Há uma simplicidade em cena que recusa a lógica capitalista do produto, da produtividade. As diferenças de performance entre os atores atestam também essa outra configuração, na qual o desempenho não é valor excludente – oposta ao regime meritocrata, faz do palco um espaço comum para corpos distintos. A dramaturgia é fragmentada e dispersa, agrega cenas de uma ópera-rap sobre um homem cego cujas posses são furtadas na cidade (antecipando o próximo espetáculo do grupo, “O Homem Vazio na Selva da Cidade”) a discursos políticos diretos e à fábula absurda do prefeito cujos decretos são cada vez mais disparatados, unindo leis imaginárias (de hoje em diante, arroz vira feijão) a reais (a “cláusula 8” proibindo artistas da livre expressão política durante a Virada Cultural), numa aproximação alegórica pronta a reafirmar a máxima de que o realismo fantástico, na América Latina, é apenas realismo – o que nossa política teima em corroborar.
Da ópera-rap ao canto de “Brasil, Mostra sua Cara”, cuja letra escancara a “atualidade” dos anos 1980, e ao manifesto festivo que abre o espetáculo, em alusão a ações estético-políticas como o carnaval de rua e a Praia da Estação, a música entra como discurso político e poético que endereça uma crítica social e conquista adesão de um público amplo. O teatro da ZAP 18 rechaça elitismos. Coloca em cena os cidadãos e cidadãs que vivem “no andar de baixo”, marginalizados, aqueles que estão fora do “comum”, ao mesmo tempo que se constitui em linguagem acessível e forjada no didatismo para se comunicar com um grupo mais amplo de espectadores.
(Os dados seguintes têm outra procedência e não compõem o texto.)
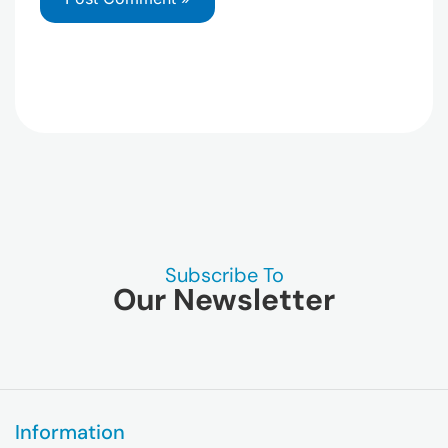
Subscribe To
Our Newsletter
Information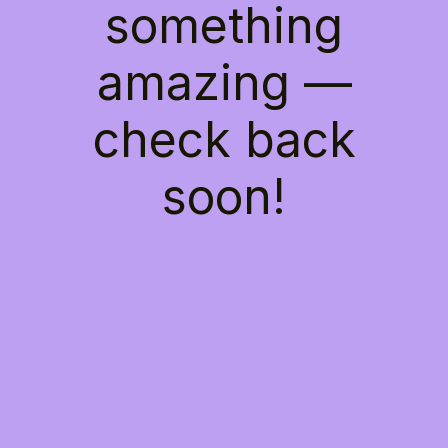
something
amazing —
check back
soon!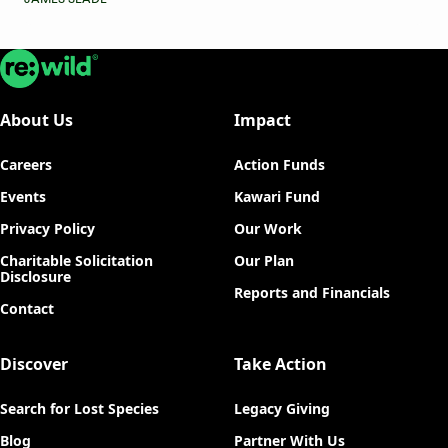
Re:wild
About Us
Impact
Careers
Action Funds
Events
Kawari Fund
Privacy Policy
Our Work
Charitable Solicitation
Our Plan
Disclosure
Reports and Financials
Contact
Discover
Take Action
Search for Lost Species
Legacy Giving
Blog
Partner With Us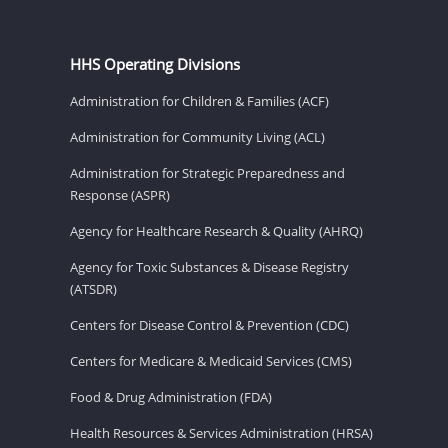
HHS Operating Divisions
Administration for Children & Families (ACF)
Administration for Community Living (ACL)
Administration for Strategic Preparedness and
Response (ASPR)
Agency for Healthcare Research & Quality (AHRQ)
Agency for Toxic Substances & Disease Registry
(ATSDR)
Centers for Disease Control & Prevention (CDC)
Centers for Medicare & Medicaid Services (CMS)
Food & Drug Administration (FDA)
Health Resources & Services Administration (HRSA)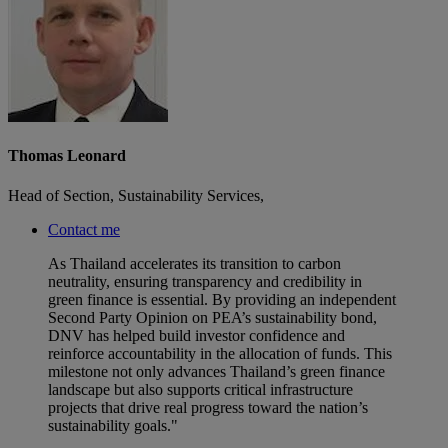
Thomas Leonard
Head of Section, Sustainability Services,
Contact me
As Thailand accelerates its transition to carbon
neutrality, ensuring transparency and credibility in
green finance is essential. By providing an independent
Second Party Opinion on PEA’s sustainability bond,
DNV has helped build investor confidence and
reinforce accountability in the allocation of funds. This
milestone not only advances Thailand’s green finance
landscape but also supports critical infrastructure
projects that drive real progress toward the nation’s
sustainability goals."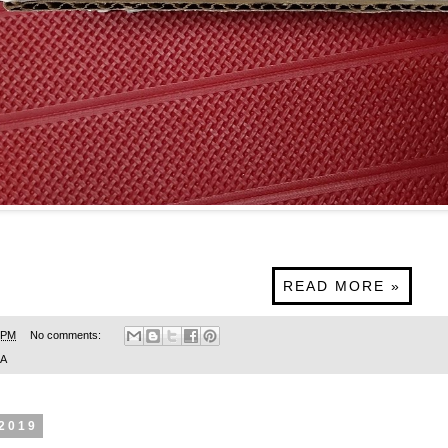
READ MORE »
 PM
No comments:
SA
 2019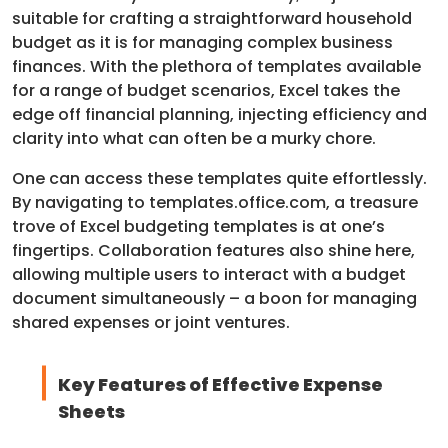
suitable for crafting a straightforward household
budget as it is for managing complex business
finances. With the plethora of templates available
for a range of budget scenarios, Excel takes the
edge off financial planning, injecting efficiency and
clarity into what can often be a murky chore.
One can access these templates quite effortlessly.
By navigating to templates.office.com, a treasure
trove of Excel budgeting templates is at one’s
fingertips. Collaboration features also shine here,
allowing multiple users to interact with a budget
document simultaneously – a boon for managing
shared expenses or joint ventures.
Key Features of Effective Expense
Sheets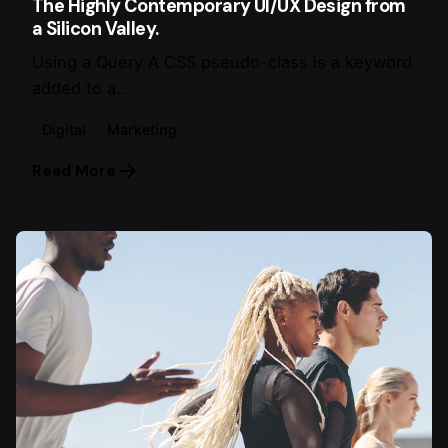
The Highly Contemporary UI/UX Design from
a Silicon Valley.
Using a Query A CSS pseudo-class is a keyword
added to a...
Digital
Marketing
Read More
A construção dramatúrgica multifacetada abre-se à interpretação mais livre por parte do público, especialmente quanto às conexões possíveis entre as partes. Sem um sentido de totalidade, emergem desejos e desafios. A mim, sobressaiu a fala de uma atriz sobre a igualdade ser, na verdade, escravidão, por não dar espaço às liberdades individuais – à qual compreendi como uma crítica que opera por inversão: numa sociedade em que a liberdade se confunde com o liberalismo individualista do cada um por si, perde-se a noção de liberdade coletiva como aquela só possível perante a igualdade de oportunidades para indivíduos inevitavelmente diferentes. O convite à reflexão crítica por parte do espectador se concretiza.
A experiência proporcionada pelo espetáculo diz respeito, portanto, ao processo de subjetivação política, a dar a ver que cada sujeito é um agente político na sociedade – daí a interpelação do título. A dramaturgia aberta, irredutível a um entendimento linear, age sobre a percepção de que a igualdade dos sujeitos e a justiça social estão por ser conquistadas. Um apelo à crítica e à ação. A pensarmos juntos: como?
A pergunta do título ecoa sobre os sentidos possíveis de se atribuir à obra. O próprio ato de se questionar é o que move os sujeitos. A resposta provisória, mais que isso, a resposta-semente plantada pela ZAP 18 é: união. Pela copresença dos corpos no mesmo espaço, pela união das ideias e das forças, pela conciliação, pela refutação do niilismo e do ceticismo, pelo combate à inércia. Um coletivo que se une para se interrogar e buscar respostas, que se une para propor, criar, agir, construir. Assumir sua parcela de responsabilidade. Colocar o mundo em movimento. Encontrar novas formas de configurar a sociedade pela revisão do passado, pela reflexão crítica e pela potência coletiva de luta.